# [Quantization aware training in Keras example](https://www.tensorflow.org/model_optimization/guide/quantization/training_example)

## Summary
In this tutorial, you will:

1. Train a keras model for MNIST from scratch.
2. Fine tune the model by applying the quantization aware training API, see the accuracy, and export a quantization aware model.
3. Use the model to create an actually quantized model for the TFLite backend.
4. See the persistence of accuracy in TFLite and a 4x smaller model. To see the latency benefits on mobile, try out the TFLite examples in the [TFLite app repository](https://www.tensorflow.org/lite/models)

In [None]:
!pip install -q tensorflow
!pip install -q tensorflow-model-optimization

In [None]:
import tempfile
import os

import tensorflow as tf
from tensorflow import keras

## Train a model for MNIST without quantization aware training

The **MNIST** database (Modified National Institute of Standards and Technology database) is a large database of handwritten digits that is commonly used for training various image processing systems. The database is also widely used for training and testing in the field of machine learning.

**DATA LISTING**.
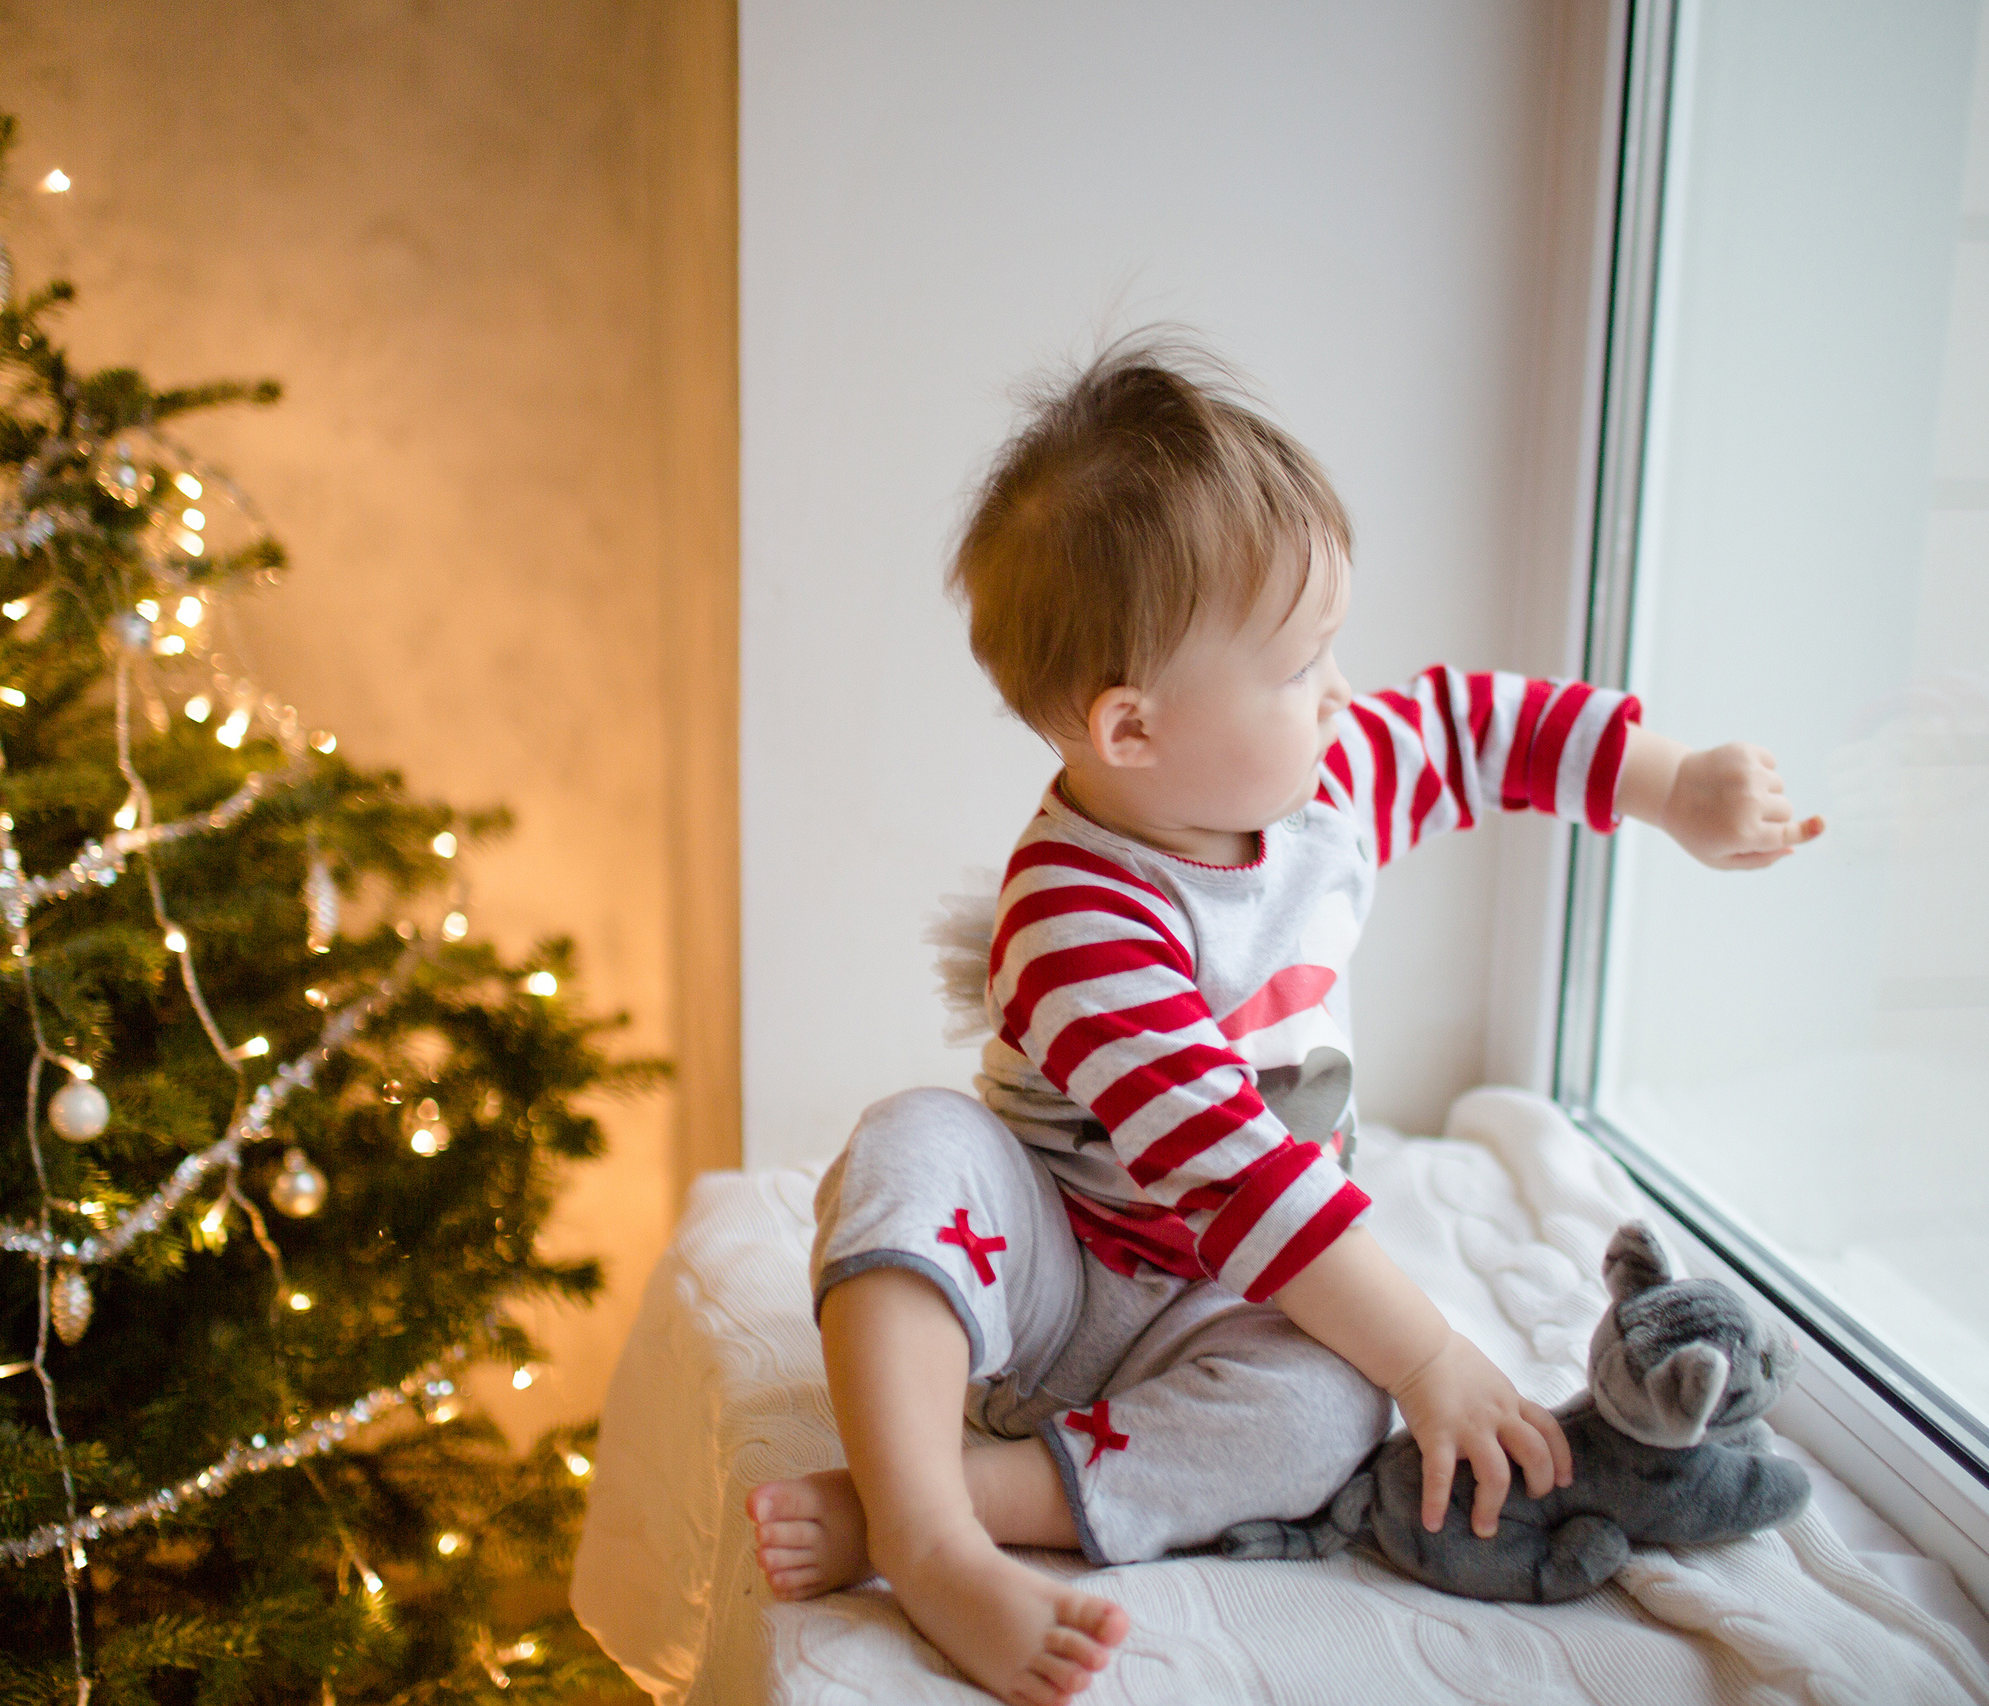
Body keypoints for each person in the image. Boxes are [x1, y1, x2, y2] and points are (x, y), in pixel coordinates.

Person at [746, 335, 1822, 1706]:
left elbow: (1470, 731)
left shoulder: (1320, 784)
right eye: (1302, 665)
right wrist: (1431, 1353)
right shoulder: (1079, 919)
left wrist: (1672, 786)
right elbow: (1246, 1177)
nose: (1341, 691)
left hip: (1227, 1300)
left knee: (1329, 1410)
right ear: (1132, 730)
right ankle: (927, 1534)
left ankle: (974, 1491)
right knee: (911, 1145)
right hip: (1055, 1271)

**REQUIRED TASKS**.
- A) Rewrite the quantization aware training tutorial from "# [Quantization aware" up to and including "quantization aware model.", replacing "tutorial" with "notebook".
- B) According to the quantization aware training tutorial, what does the abbreviation MNIST stand for?
- C) Continue the quantization aware training tutorial from the point where it stops.

**ANSWERS FOR THE TASKS**.
- A)
# [Quantization aware training in Keras example](https://www.tensorflow.org/model_optimization/guide/quantization/training_example)

## Summary
In this notebook, you will:

1. Train a keras model for MNIST from scratch.
2. Fine tune the model by applying the quantization aware training API, see the accuracy, and export a quantization aware model.

- B) Modified National Institute of Standards and Technology database

- C)
## Load MNIST Dataset

In [None]:
# Load MNIST dataset
mnist = tf.keras.datasets.mnist
(train_images, train_labels), (test_images, test_labels) = mnist.load_data()

## Normalize the dataset

In [None]:
# Normalize the input image so that each pixel value is between 0 to 1.
train_images = train_images / 255.0
test_images = test_images / 255.0

## Define the model architecture

In [None]:
model = keras.Sequential([
  keras.layers.InputLayer(input_shape=(28, 28)),
  keras.layers.Reshape(target_shape=(28, 28, 1)),
  keras.layers.Conv2D(filters=12, kernel_size=(3, 3), activation='relu'),
  keras.layers.MaxPooling2D(pool_size=(2, 2)),
  keras.layers.Flatten(),
  keras.layers.Dense(10)
])



## Train the digit classification model

In [None]:
model.compile(optimizer='adam',
              loss=keras.losses.SparseCategoricalCrossentropy(from_logits=True),
              metrics=['accuracy'])

In [None]:
model.fit(
  train_images,
  train_labels,
  epochs=1,
  validation_split=0.1,
)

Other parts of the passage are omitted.